Turbulence spectral modeling using local similarity theory for onshore and offshore wind fields under unstable, neutral, and stable conditions

While traditional turbulent spectral models are proposed based on onshore measurements under neutral conditions, they may have limitations for structures such as wind turbines since not only the strong winds but also winds with smaller mean wind speeds are related to the structural integrity, and application to offshore wind fields are also important. This study proposes a spectral model along with a series of models to predict the model coefficients for turbulence spectra under unstable, neutral, and stable conditions based on an offshore measurement. The spectral model is proposed such that the model coefficients are related to the energy intensity and the peak frequency in each frequency region. Examination of the model coefficients reveals that the characteristics of the turbulence spectrum under unstable to neutral conditions are well expressed using the local similarity theory for 60 m-80 m height, while only behavior of the inertial subrange can be estimated accurately using the atmospheric stability for the stable conditions. Comparison between the two measurements conducted over the sea suggests the contribution of the mesoscale turbulence to the differences in the peak frequency of the microscale turbulence and the overall standard deviations for stable conditions.

Automated summary

This study proposes a spectral model and a series of models to predict turbulence spectra and model coefficients under unstable, neutral, and stable conditions based on offshore measurements.

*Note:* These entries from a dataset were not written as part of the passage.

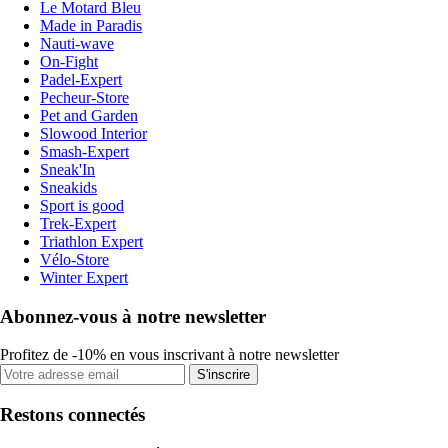
Le Motard Bleu
Made in Paradis
Nauti-wave
On-Fight
Padel-Expert
Pecheur-Store
Pet and Garden
Slowood Interior
Smash-Expert
Sneak'In
Sneakids
Sport is good
Trek-Expert
Triathlon Expert
Vélo-Store
Winter Expert
Abonnez-vous à notre newsletter
Profitez de -10% en vous inscrivant à notre newsletter
S'inscrire
Restons connectés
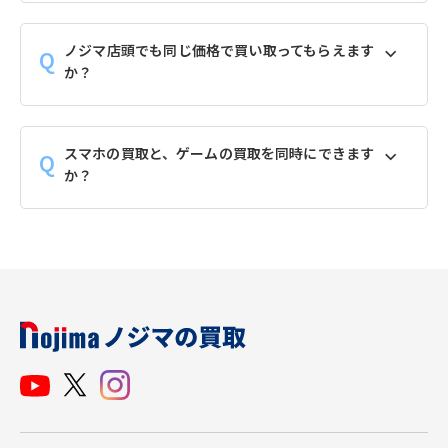
ノジマ店頭でも同じ価格で買い取ってもらえます
か？
スマホの買取と、ゲームの買取を同時にできます
か？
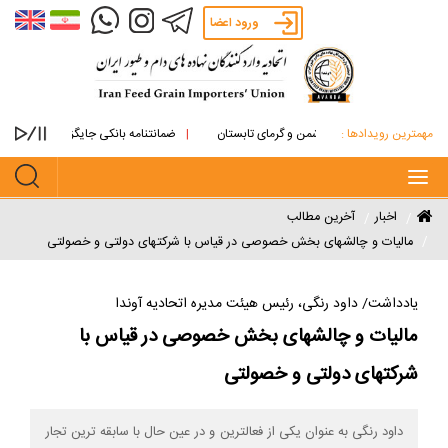
ورود اعضا
مهمترین رویدادها :
ی روغنی از آتش دشمن و گرمای تابستان
ضمانتنامه بانکی جایگزین پرداخت نقدی مالی
Toggle
navigation
اخبار
آخرین مطالب
مالیات و چالشهای بخش خصوصی در قیاس با شرکتهای دولتی و خصولتی
یادداشت/ داود رنگی، رئیس هیئت مدیره اتحادیه آوندا
مالیات و چالشهای بخش خصوصی در قیاس با
شرکتهای دولتی و خصولتی
داود رنگی به عنوان یکی از فعالترین و در عین حال با سابقه ترین تجار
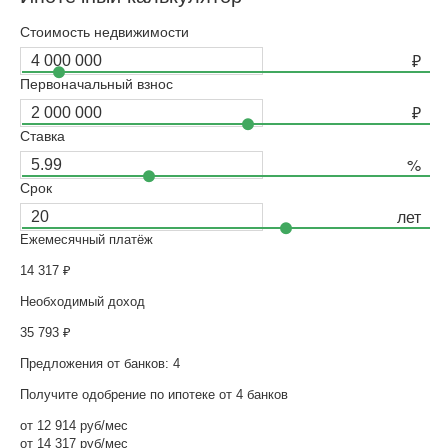
Стоимость недвижимости
Первоначальный взнос
Ставка
Срок
Ежемесячный платёж
14 317
₽
Необходимый доход
35 793
₽
Предложения от банков: 4
Получите одобрение по ипотеке от 4 банков
от 12 914 руб/мес
от 14 317 руб/мес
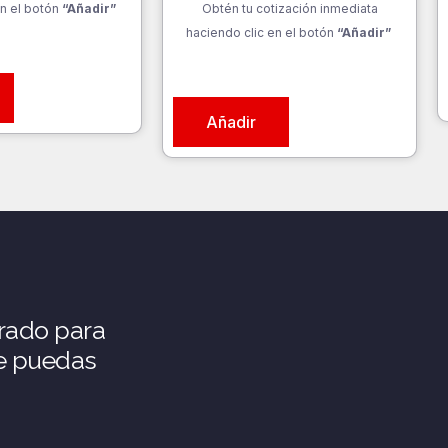
n el botón
“Añadir”
Obtén tu cotización inmediata
haciendo clic en el botón
“Añadir”
Añadir
rado para
ue puedas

The model coefficients are related to the energy intensity and peak frequency in each frequency region. The results show that the turbulence spectrum characteristics under unstable to neutral conditions can be well described using the local similarity theory, while only the behavior of the inertial subrange can be accurately estimated for stable conditions. Comparison of measurements conducted over the sea suggests the influence of mesoscale turbulence on the differences in peak frequency and overall standard deviations for stable conditions.